## What you have to do
Unless it is a picture, every line from the start of the entries through the line with "ring mcp: (470, 266)" must be retyped exactly.

## Material for the task

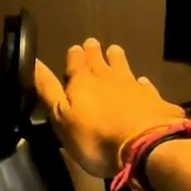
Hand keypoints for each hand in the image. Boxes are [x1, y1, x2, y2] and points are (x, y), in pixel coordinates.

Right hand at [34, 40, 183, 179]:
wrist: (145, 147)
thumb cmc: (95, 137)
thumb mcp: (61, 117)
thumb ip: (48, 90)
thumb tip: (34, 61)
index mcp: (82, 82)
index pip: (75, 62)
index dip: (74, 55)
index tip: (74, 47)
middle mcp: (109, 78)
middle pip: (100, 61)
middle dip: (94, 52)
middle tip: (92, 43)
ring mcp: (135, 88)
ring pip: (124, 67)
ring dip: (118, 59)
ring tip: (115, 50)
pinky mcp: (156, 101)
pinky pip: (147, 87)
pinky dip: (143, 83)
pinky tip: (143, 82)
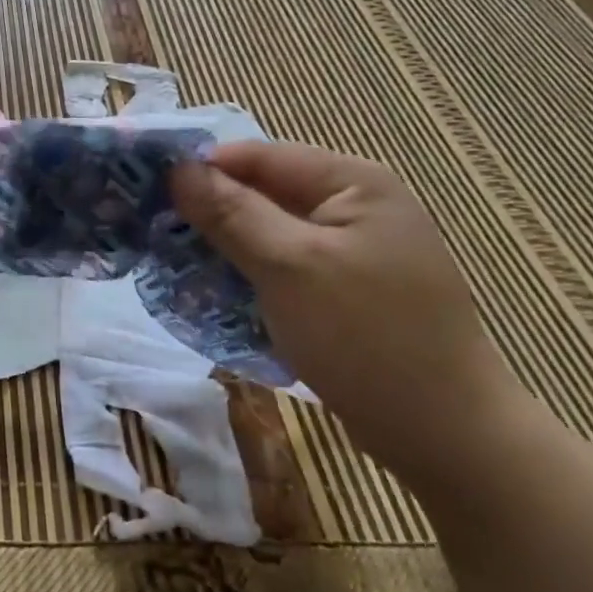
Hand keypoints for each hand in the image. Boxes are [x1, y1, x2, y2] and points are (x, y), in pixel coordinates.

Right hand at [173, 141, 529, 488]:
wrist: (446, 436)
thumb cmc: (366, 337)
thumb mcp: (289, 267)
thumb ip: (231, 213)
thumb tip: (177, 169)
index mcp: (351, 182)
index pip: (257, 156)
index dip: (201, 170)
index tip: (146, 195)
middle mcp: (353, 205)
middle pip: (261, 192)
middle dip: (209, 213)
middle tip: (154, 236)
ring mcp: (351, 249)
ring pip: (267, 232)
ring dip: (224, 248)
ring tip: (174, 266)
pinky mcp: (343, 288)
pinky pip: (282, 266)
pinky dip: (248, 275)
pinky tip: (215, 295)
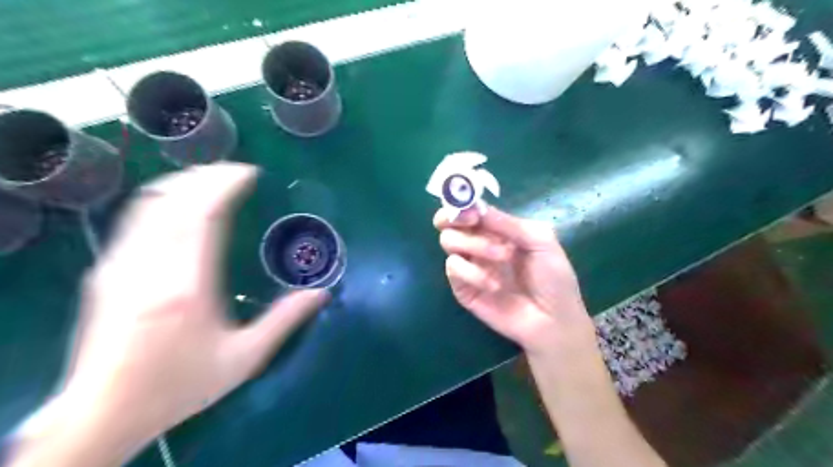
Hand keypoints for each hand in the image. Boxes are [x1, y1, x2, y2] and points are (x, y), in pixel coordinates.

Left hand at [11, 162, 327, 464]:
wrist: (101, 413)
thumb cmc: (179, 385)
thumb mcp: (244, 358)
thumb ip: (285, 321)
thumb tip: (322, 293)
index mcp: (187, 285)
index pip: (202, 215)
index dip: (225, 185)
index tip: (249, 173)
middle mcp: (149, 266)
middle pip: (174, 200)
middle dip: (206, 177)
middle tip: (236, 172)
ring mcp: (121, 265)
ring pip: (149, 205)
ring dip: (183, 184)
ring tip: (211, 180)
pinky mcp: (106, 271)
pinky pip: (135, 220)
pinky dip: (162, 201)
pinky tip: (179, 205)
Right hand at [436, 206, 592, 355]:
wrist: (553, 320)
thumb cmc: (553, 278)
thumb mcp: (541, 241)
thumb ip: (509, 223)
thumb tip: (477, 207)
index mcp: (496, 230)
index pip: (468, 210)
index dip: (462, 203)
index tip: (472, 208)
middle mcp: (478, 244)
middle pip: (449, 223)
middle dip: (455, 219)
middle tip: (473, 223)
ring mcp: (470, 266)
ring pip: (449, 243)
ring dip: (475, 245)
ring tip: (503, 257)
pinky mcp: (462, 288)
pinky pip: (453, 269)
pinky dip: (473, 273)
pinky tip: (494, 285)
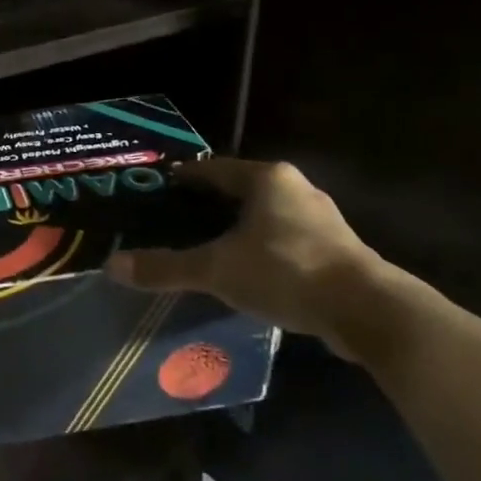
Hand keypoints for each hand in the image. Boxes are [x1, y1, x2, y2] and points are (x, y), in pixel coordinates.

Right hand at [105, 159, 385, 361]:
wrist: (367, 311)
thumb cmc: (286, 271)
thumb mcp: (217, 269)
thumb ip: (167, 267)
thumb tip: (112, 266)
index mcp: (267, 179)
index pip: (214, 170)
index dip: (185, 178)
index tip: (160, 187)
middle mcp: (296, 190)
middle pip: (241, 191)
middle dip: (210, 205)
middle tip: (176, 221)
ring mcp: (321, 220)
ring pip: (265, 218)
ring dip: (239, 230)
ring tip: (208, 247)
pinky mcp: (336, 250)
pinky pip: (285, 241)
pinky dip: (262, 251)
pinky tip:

## Task answer
Hand keypoints for each hand in the image. Boxes are [x1, y1, x2, y2] and points are (x, y), in pixel coordinates.

Right hand at [34, 40, 183, 179]:
wrist: (145, 147)
thumb cmc: (95, 137)
thumb mcp: (61, 117)
thumb ip: (48, 90)
thumb tip: (34, 61)
index mcp: (82, 82)
index pip: (75, 62)
index dip: (74, 55)
index tip: (74, 47)
middle mcp: (109, 78)
middle pip: (100, 61)
middle dip: (94, 52)
middle tip: (92, 43)
ring mcp: (135, 88)
ring pip: (124, 67)
ring dip: (118, 59)
ring tip: (115, 50)
pinky mcp: (156, 101)
pinky pip: (147, 87)
pinky dip: (143, 83)
pinky tip: (143, 82)
Hand keypoints for each hand in the image. Boxes are [x1, y1, x2, y2] and points are (x, y), in pixel coordinates.

Right hand at [173, 141, 529, 488]:
wrist: (446, 436)
thumb cmc: (366, 337)
thumb mcp: (289, 267)
thumb ip: (231, 213)
thumb tip: (177, 169)
index mcp: (351, 182)
index pip: (257, 156)
index dip: (201, 170)
index tip: (146, 195)
middle mcp: (353, 205)
middle pip: (261, 192)
middle dip: (209, 213)
middle tip: (154, 236)
ring mcp: (351, 249)
ring pip: (267, 232)
ring dip: (224, 248)
ring tip: (174, 266)
pinky mcp: (343, 288)
pinky pip: (282, 266)
pinky dip: (248, 275)
pinky tip: (215, 295)
Hand keypoints for each hand in the image. Boxes are [x1, y1, x2, y2] and points are (x, y), in pixel coordinates.

Left hand at [11, 162, 327, 464]:
wrist: (101, 413)
thumb cmc: (179, 385)
thumb mcp: (244, 358)
thumb ip: (285, 321)
thumb tip: (322, 293)
index mcp: (187, 285)
index pip: (202, 215)
index dip: (225, 185)
index tip: (249, 173)
middle mcp: (149, 266)
middle pip: (174, 200)
middle dip: (206, 177)
middle tip: (236, 172)
ring mcp: (121, 265)
ring pip: (149, 205)
ring dip: (183, 184)
ring tip: (211, 180)
pinky mcp: (106, 271)
pinky pip: (135, 220)
pinky dip: (162, 201)
pinky tip: (179, 205)
Right hand at [436, 206, 592, 355]:
wrist: (553, 320)
thumb cmc: (553, 278)
thumb mcp: (541, 241)
thumb ip: (509, 223)
thumb tip: (477, 207)
index mcp: (496, 230)
index pip: (468, 210)
index dip: (462, 203)
index tip: (472, 208)
middle mcp: (478, 244)
middle pip: (449, 223)
middle dip: (455, 219)
middle tip: (473, 223)
ring mcp: (470, 266)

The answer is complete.